AUSTRALIAN OPEN

Sinner: "Sconfitta che fa male, sarà una lezione. Non ho sfruttato le occasioni"

Le parole del numero 2 al mondo dopo l'eliminazione in semifinale: "Djokovic? Me lo aspettavo a questo livello, gli Slam lo motivano"

Al termina di una partita da "montagne russe", come definita da Jannik Sinner, alla fine è stato Novak Djokovic a spuntarla in 4 ore e 9 minuti con il punteggio di 3-6, 6-3, 4-6, 6-4, 6-4.

Il serbo vola in finale degli Australian Open a 38 anni, Sinner è costretto a riflettere sulla sconfitta: "Questa volta fa male, è uno Slam importante per me, di cui conosco bene il contesto. Entrambi abbiamo giocato una bella partita, io ho avuto molte occasioni ma non sono riuscito a sfruttarle". 

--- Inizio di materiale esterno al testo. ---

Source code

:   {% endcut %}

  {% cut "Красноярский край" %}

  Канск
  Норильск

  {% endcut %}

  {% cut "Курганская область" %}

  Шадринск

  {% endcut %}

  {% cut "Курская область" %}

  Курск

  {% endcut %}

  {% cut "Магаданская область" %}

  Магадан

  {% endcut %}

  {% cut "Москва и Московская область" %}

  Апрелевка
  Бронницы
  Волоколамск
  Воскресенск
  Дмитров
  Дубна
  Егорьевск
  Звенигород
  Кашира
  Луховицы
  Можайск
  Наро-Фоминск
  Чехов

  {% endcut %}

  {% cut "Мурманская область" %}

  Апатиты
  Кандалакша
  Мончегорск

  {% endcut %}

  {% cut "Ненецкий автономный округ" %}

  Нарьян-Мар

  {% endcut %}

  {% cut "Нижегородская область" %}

Per Jannik, non c'è un momento chiaro in cui la partita è sfuggita di mano, nemmeno fra quarto e quinto set: "Djokovic ha tirato fuori dei colpi fantastici, io a volte decidevo di fare cose diverse e oggi non hanno funzionato. Questo è il tennis. Già dal primo set il livello è stato ottimo per entrambi, poi la partita ha viaggiato sulle montagne russe ed è andata come è andata".

Sinner abdica e scende dal doppio trono consecutivo in Australia (2024 e 2025), ma non contro un avversario banale: "Ha vinto 24 tornei Slam e non mi sorprende, penso sia il giocatore più grande da molti anni. Gioca meno tornei, ma so quanto per lui siano importanti i tornei del Grande Slam, come per me e Carlos (Alcaraz, ndc), è una motivazione extra. Spero di prenderla come una lezione, magari per vedere cosa posso migliorare".

Nel quinto e decisivo set, solo l'illusione di poter chiudere la contesa per Sinner, che non ha sfruttato otto palle break: "Ero a mio agio e lui faceva un po' fatica a tenere. Sapevo di aver fatto più punti di lui, ma alla fine è irrilevante se guardiamo il punteggio".